# Logic and Fallacies



## Rufus (Dec 30, 2011)

I'm looking for a guide, sources, etc. on Logic and Fallacies, does anybody recommend anyone in particular? I found 42 Fallacies by Michael LaBoissiere (http://www.amazon.com/42-Fallacies-ebook/dp/B004ASOS2O/ref=cm_cr_pr_pb_t) for 99 cents, however, many of the books bought by those who also bought this book where atheistic, so, I was wondering if this book may itself be thoroughly tainted with atheistic thought.

edit: I found LaBoissiere's list online and it seems decent, however any other sources would be appreciated.


----------



## rbcbob (Dec 30, 2011)

Introduction to Logic [Hardcover]
Irving M. Copi


----------



## Mathetes (Dec 30, 2011)

PT Geach, Reason and Argument, Logic Matters


----------



## JohnGill (Dec 30, 2011)

*Critical Thinking: Logic & Fallacies*

A couple of resources:

With Good Reason by Morris Engel
Biblical Logic by Joel McDurmon (available in ebook and hardback at americanvision.com)
Critical Thinking for Christians audio series by the late Dr. Greg Bahnsen (available at cmfnow.com for mp3 download. You'll need Copi's book mentioned above and Engel's book.)
Logic And the Right Use of Reason in the Inquiry After Truth by Isaac Watts is useful
An Introduction to Logic by H. W. B. Joseph is also quite useful. I used it to teach the basics of logic to a group at church. It's online for free at Google Books and I think at archive.org as is Isaac Watt's book.

Through iTunes there are 2 podcasts that cover a large variety of logical fallacies.You might also consider a copy of The Trivium by Sister Mary Joseph. Don't let her being a catholic scare you off. Another good book: The Principles of Grammar by Solomon Barrett and it's free online as well.

In the in end you will have to decide on a classification system for the fallacies. Either Engel's or McDurmon's or a hybrid will do. McDurmon demonstrates that certain fallacies are a form of bearing false witness. He also shows how the laws of logic are derived from Scripture, thereby making logic subservient to God instead of the other way around as is the case in some well-intentioned material put out by some Christians.

Avoid Norman Geisler's book and the materials at Trinity Foundation on logic. Geisler's book is as clear as ice fog at -55F. Trinity Foundation materials deny induction and will just confuse the issue. Avoid Aristotle for now.

I would also recommend the following books:

Fundamentals of Critical Argumentation by Douglas Walton
Informal Fallacies by the same
Fallacies and Argument Appraisal by Christopher Tindale

Avoid the materials at criticalthinking.org. Their foundation for critical thinking is arbitrary.
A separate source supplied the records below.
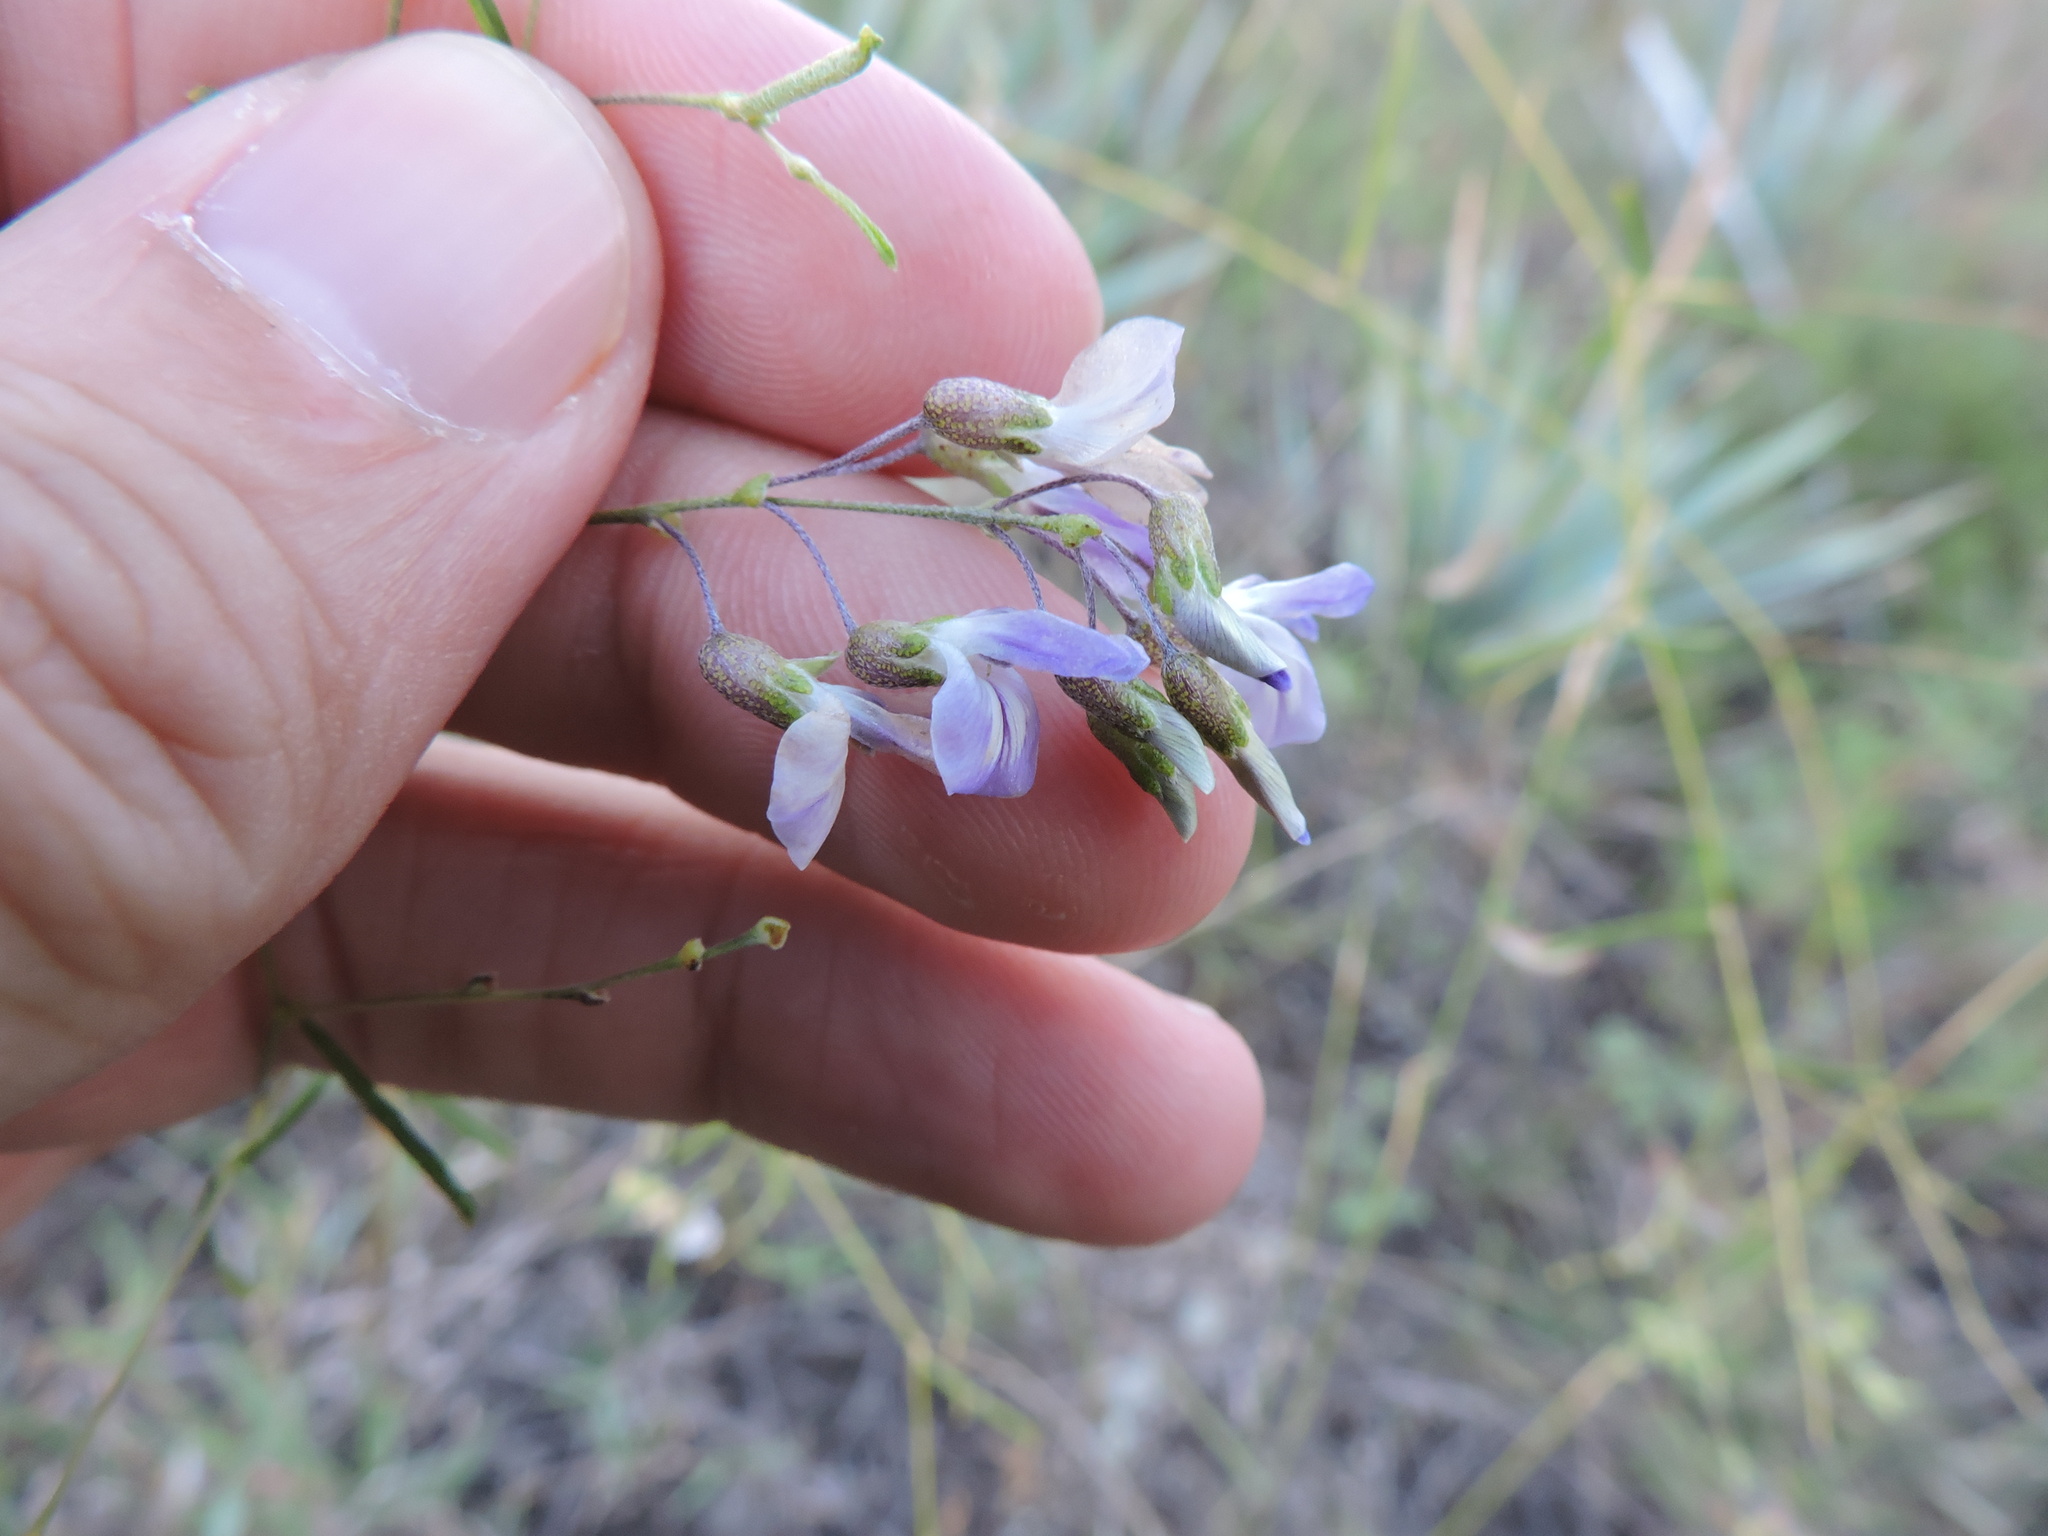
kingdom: Plantae
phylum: Tracheophyta
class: Magnoliopsida
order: Fabales
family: Fabaceae
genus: Pediomelum
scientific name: Pediomelum linearifolium
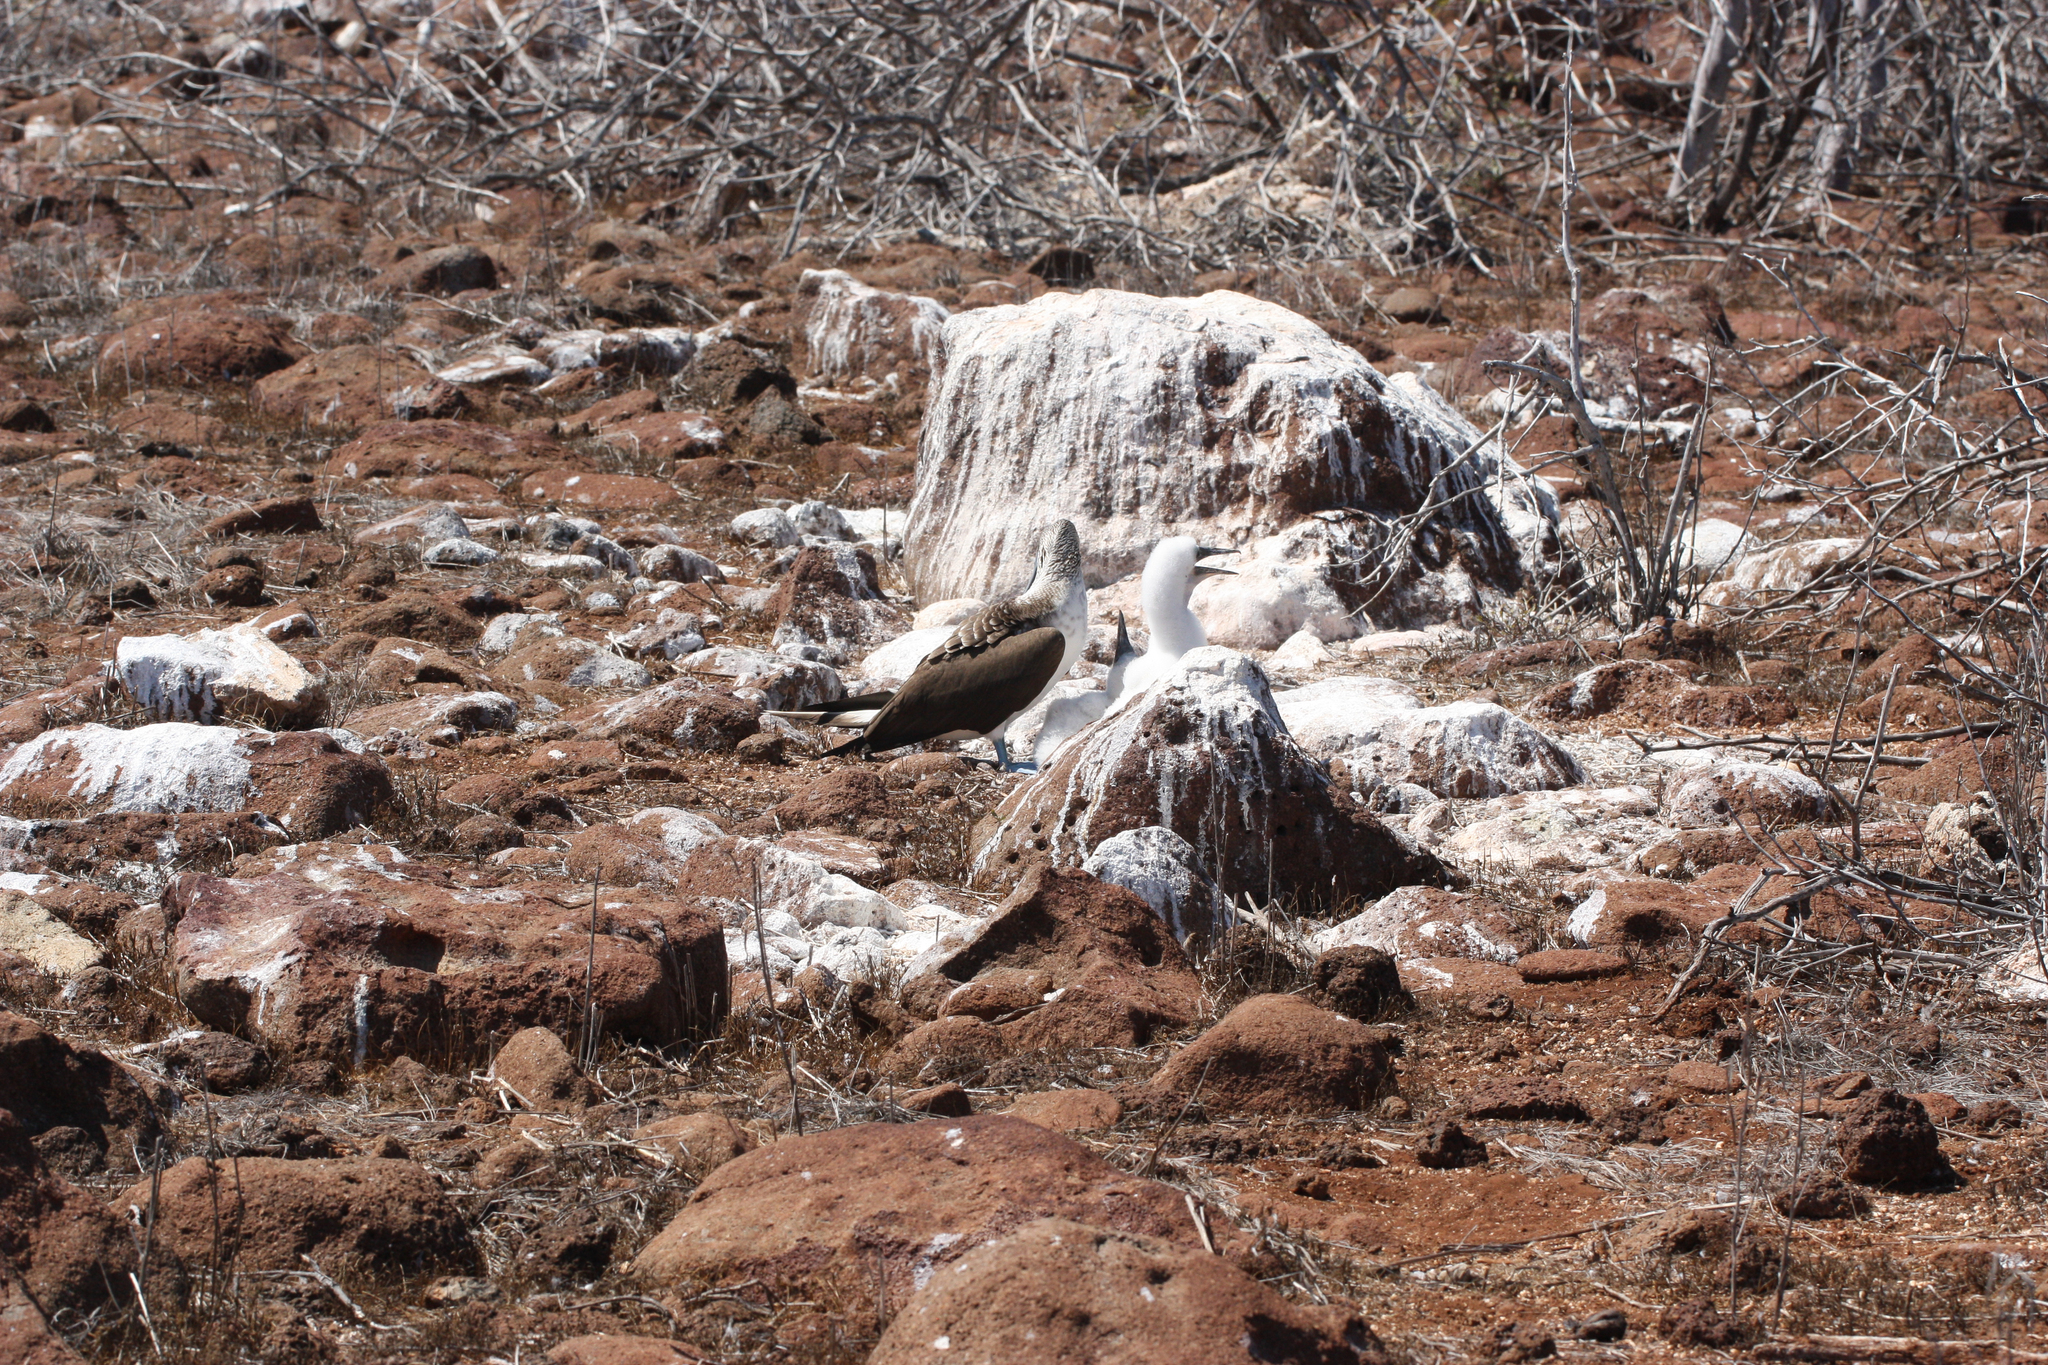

There is a video series by Michael Butler (worked with Greg Bahnsen) available online. The series starts here:

[video=google;-208474695224272492]http://video.google.com/videoplay?docid=-208474695224272492[/video]

---------- Post added at 01:13 PM ---------- Previous post was at 01:00 PM ----------




Rufus said:


> I'm looking for a guide, sources, etc. on Logic and Fallacies, does anybody recommend anyone in particular? I found 42 Fallacies by Michael LaBoissiere (http://www.amazon.com/42-Fallacies-ebook/dp/B004ASOS2O/ref=cm_cr_pr_pb_t) for 99 cents, however, many of the books bought by those who also bought this book where atheistic, so, I was wondering if this book may itself be thoroughly tainted with atheistic thought.
> 
> edit: I found LaBoissiere's list online and it seems decent, however any other sources would be appreciated.



Don't buy that list. It's free online. It's a good listing, but it lacks the categories to hang your fallacies in. The 42 Fallacies for free:

His website: Fallacies

You can also find it online in PDF format for free at various universities. Just type in 42 Fallacies PDF.


----------



## jwright82 (Dec 30, 2011)

Atheists use logic like the rest of us, it is part of their nature as the image of God. They can be rational in a sense just like we can be irrational in a sense. Honestly you can go online and get probably any info on logic and fallacies that you want.


----------